__What you are asked to do__
Once the line containing "focal_mm: 3" is located in the records below, repeat it and all lines that follow it exactly, leaving out any picture.

[Camera intrinsics data]
=== Begin Enclosure ===

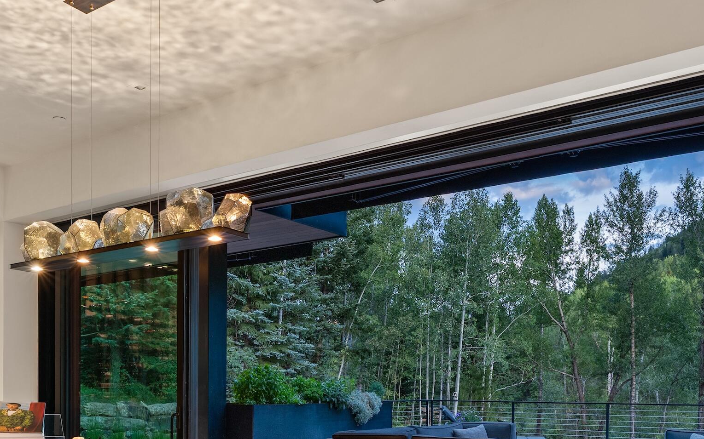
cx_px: 291
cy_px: 391
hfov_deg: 53.7
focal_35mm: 36
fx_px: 691
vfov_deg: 33.5
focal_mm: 20
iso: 500
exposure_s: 1/1.25
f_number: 7.1
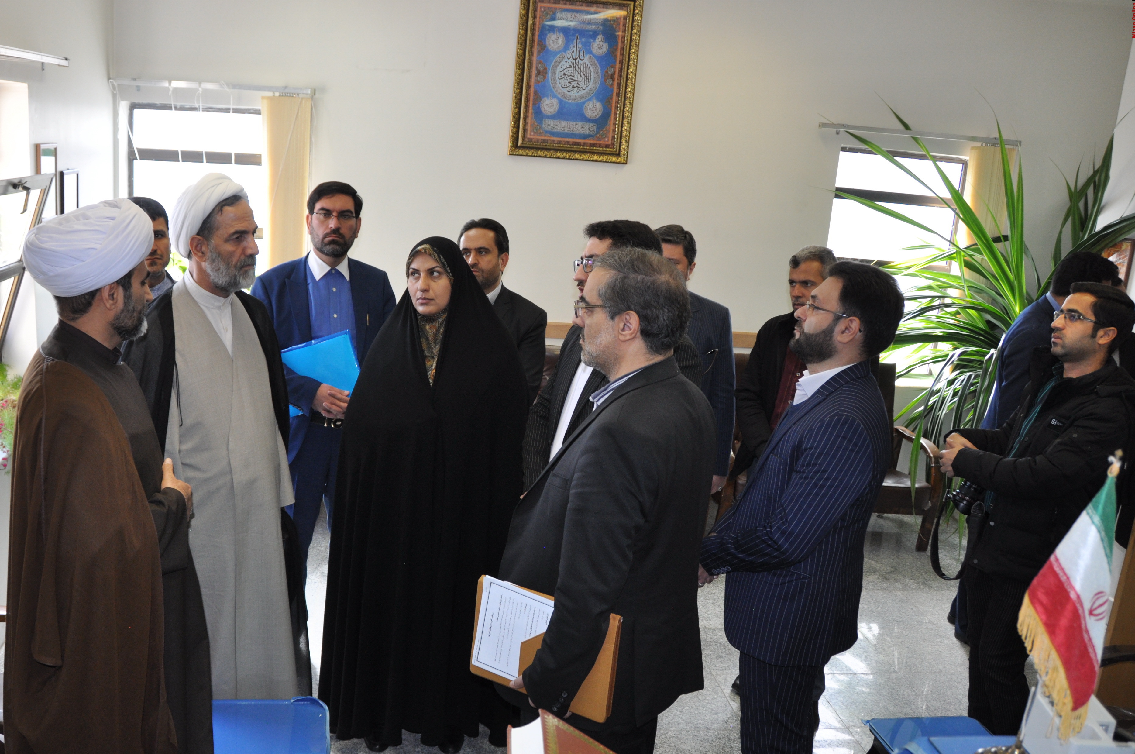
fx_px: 976
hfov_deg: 60.1
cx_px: 491
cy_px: 397
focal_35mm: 31
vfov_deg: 42.2
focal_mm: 18
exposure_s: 1/125
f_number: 3.5
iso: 500
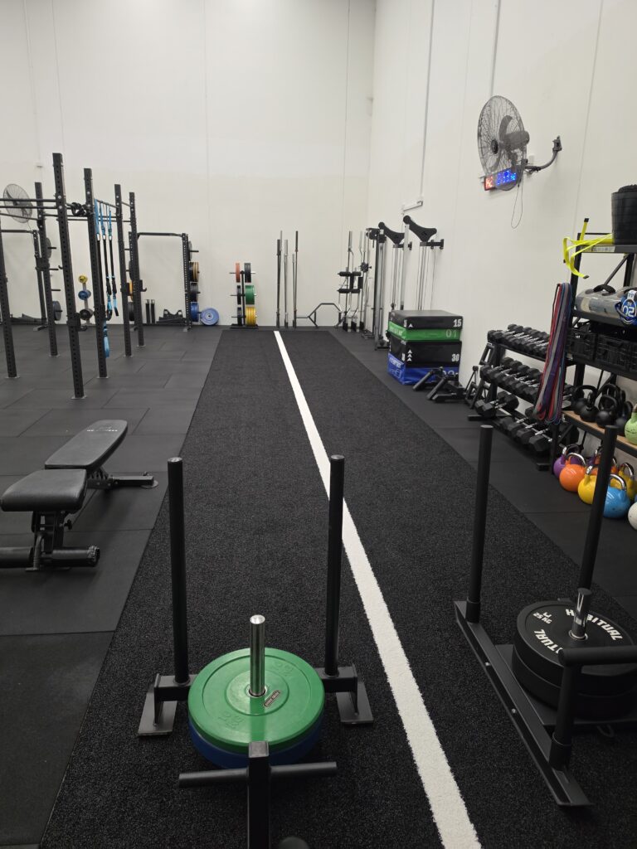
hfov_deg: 58.9
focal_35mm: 23
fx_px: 564
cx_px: 318
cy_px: 424
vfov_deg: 73.9
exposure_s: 1/100
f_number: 1.4
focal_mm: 6.5
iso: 320
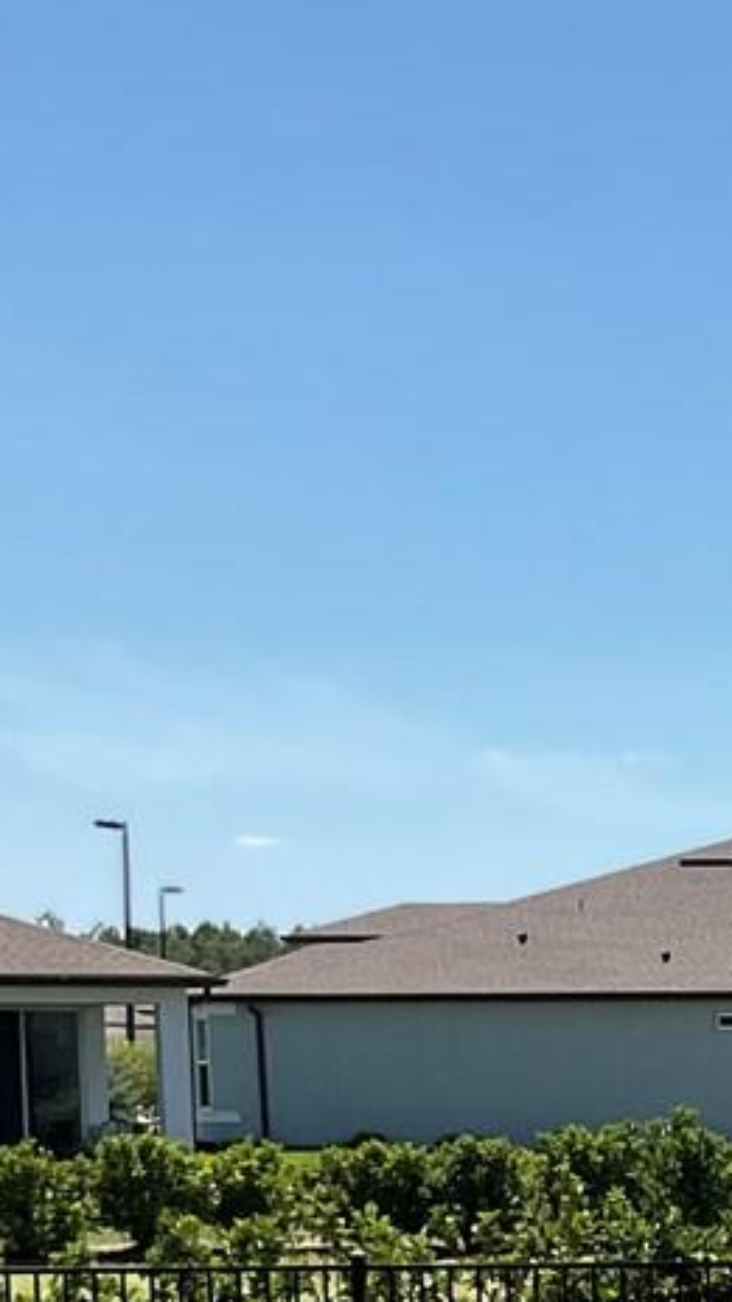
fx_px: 3761
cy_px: 1411
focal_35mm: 109
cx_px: 1470
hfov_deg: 10.2
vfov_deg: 18.9
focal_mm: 3
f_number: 1.8
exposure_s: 1/1984
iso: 16
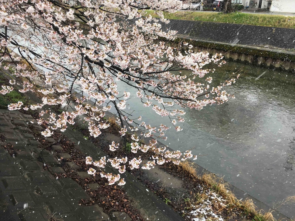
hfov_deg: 61.7
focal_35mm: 29
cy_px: 110
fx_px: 247
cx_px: 148
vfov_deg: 48.2
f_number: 2.2
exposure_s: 1/120
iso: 32
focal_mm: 4.15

=== End Enclosure ===

__Problem solution__
focal_mm: 3
f_number: 1.8
exposure_s: 1/1984
iso: 16
hfov_deg: 61.7
focal_35mm: 29
cy_px: 110
fx_px: 247
cx_px: 148
vfov_deg: 48.2
f_number: 2.2
exposure_s: 1/120
iso: 32
focal_mm: 4.15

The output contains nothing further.